Saved entries:
● ● ● ●

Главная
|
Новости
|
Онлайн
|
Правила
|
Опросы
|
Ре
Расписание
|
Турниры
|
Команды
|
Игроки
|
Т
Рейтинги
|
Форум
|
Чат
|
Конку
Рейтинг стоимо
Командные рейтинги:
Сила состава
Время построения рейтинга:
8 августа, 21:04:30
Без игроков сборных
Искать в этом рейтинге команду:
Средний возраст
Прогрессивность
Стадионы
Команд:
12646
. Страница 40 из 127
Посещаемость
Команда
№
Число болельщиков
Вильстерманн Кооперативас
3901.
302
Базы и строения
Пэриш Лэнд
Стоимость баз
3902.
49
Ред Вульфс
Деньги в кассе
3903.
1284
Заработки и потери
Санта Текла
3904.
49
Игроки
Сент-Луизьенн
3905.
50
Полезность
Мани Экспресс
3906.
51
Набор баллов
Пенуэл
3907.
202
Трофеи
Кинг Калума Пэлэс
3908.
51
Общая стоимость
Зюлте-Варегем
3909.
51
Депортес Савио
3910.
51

● ● ● ●

PROBLEM:
Please update the listing by putting "Количество болельщиков" wherever "Число болельщиков" appears, leaving every other line unchanged.

TASK RESULT:
Главная
|
Новости
|
Онлайн
|
Правила
|
Опросы
|
Ре
Расписание
|
Турниры
|
Команды
|
Игроки
|
Т
Рейтинги
|
Форум
|
Чат
|
Конку
Рейтинг стоимо
Командные рейтинги:
Сила состава
Время построения рейтинга:
8 августа, 21:04:30
Без игроков сборных
Искать в этом рейтинге команду:
Средний возраст
Прогрессивность
Стадионы
Команд:
12646
. Страница 40 из 127
Посещаемость
Команда
№
Количество болельщиков
Вильстерманн Кооперативас
3901.
302
Базы и строения
Пэриш Лэнд
Стоимость баз
3902.
49
Ред Вульфс
Деньги в кассе
3903.
1284
Заработки и потери
Санта Текла
3904.
49
Игроки
Сент-Луизьенн
3905.
50
Полезность
Мани Экспресс
3906.
51
Набор баллов
Пенуэл
3907.
202
Трофеи
Кинг Калума Пэлэс
3908.
51
Общая стоимость
Зюлте-Варегем
3909.
51
Депортес Савио
3910.
51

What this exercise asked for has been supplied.